**Data excerpt:**
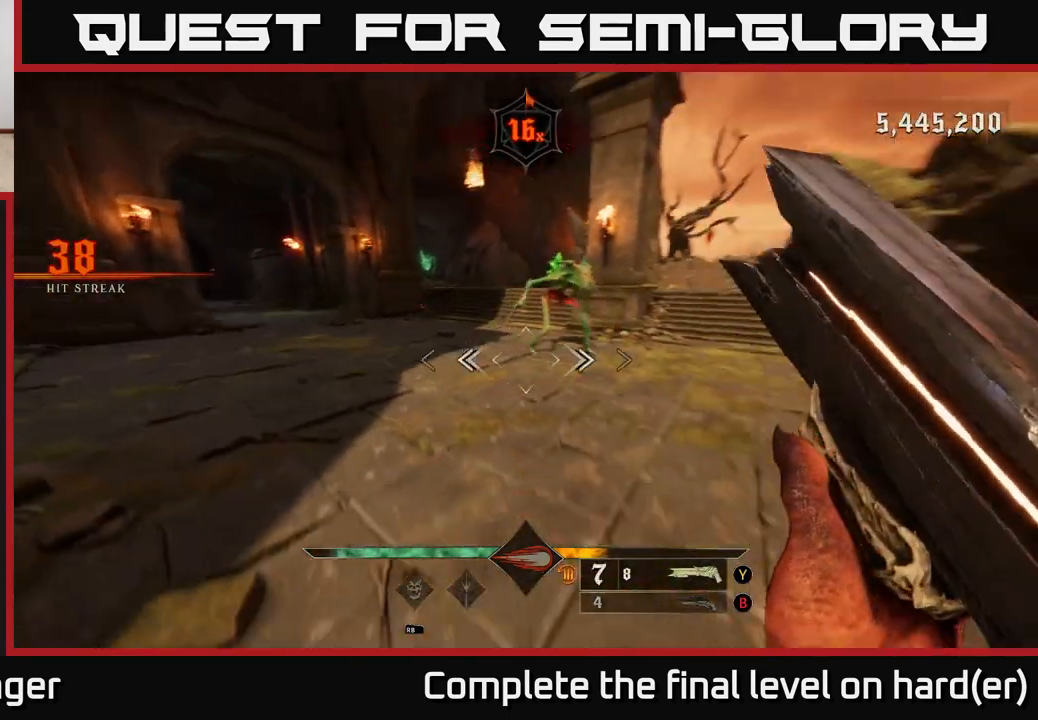
{"buttons": [], "left_stick": "down-left", "right_stick": "up", "events": [[67, "left_stick", "up-left"], [167, "right_stick", "center"], [183, "left_stick", "up-right"], [233, "left_stick", "center"], [400, "right_stick", "up"], [433, "left_stick", "down-left"]]}
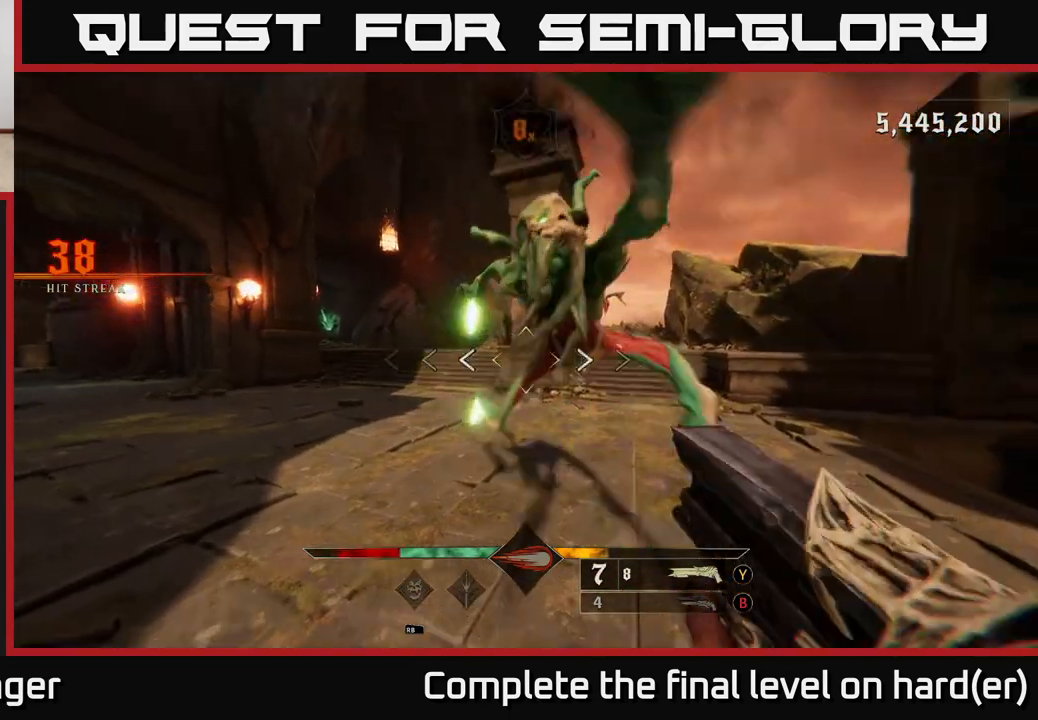
{"buttons": [], "left_stick": "center", "right_stick": "down", "events": [[17, "L2", "down"], [17, "left_stick", "down"], [33, "R2", "down"], [67, "right_stick", "right"], [133, "R2", "up"], [150, "L2", "up"], [150, "right_stick", "down"], [233, "right_stick", "center"], [383, "left_stick", "center"], [500, "right_stick", "down"]]}
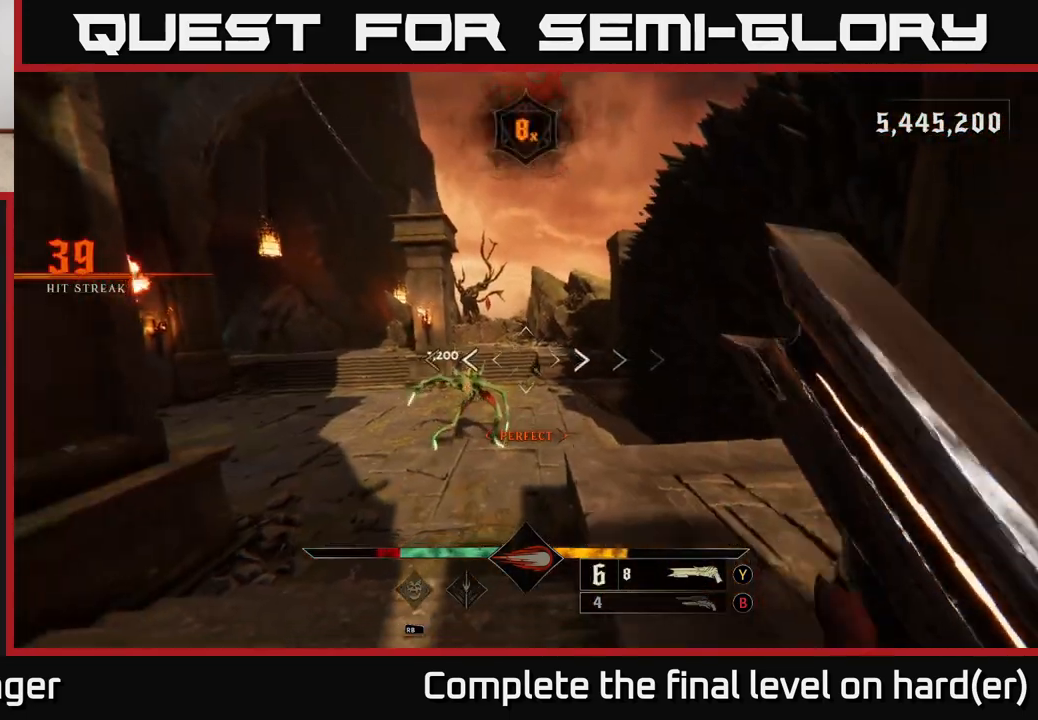
{"buttons": [], "left_stick": "down", "right_stick": "up-left", "events": [[133, "right_stick", "center"], [317, "right_stick", "up-left"], [450, "left_stick", "down"]]}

**What is required:**
Would you output the full listing exactly as it stands, minus the images?

**Written response:**
{"buttons": [], "left_stick": "down-left", "right_stick": "up", "events": [[67, "left_stick", "up-left"], [167, "right_stick", "center"], [183, "left_stick", "up-right"], [233, "left_stick", "center"], [400, "right_stick", "up"], [433, "left_stick", "down-left"]]}
{"buttons": [], "left_stick": "center", "right_stick": "down", "events": [[17, "L2", "down"], [17, "left_stick", "down"], [33, "R2", "down"], [67, "right_stick", "right"], [133, "R2", "up"], [150, "L2", "up"], [150, "right_stick", "down"], [233, "right_stick", "center"], [383, "left_stick", "center"], [500, "right_stick", "down"]]}
{"buttons": [], "left_stick": "down", "right_stick": "up-left", "events": [[133, "right_stick", "center"], [317, "right_stick", "up-left"], [450, "left_stick", "down"]]}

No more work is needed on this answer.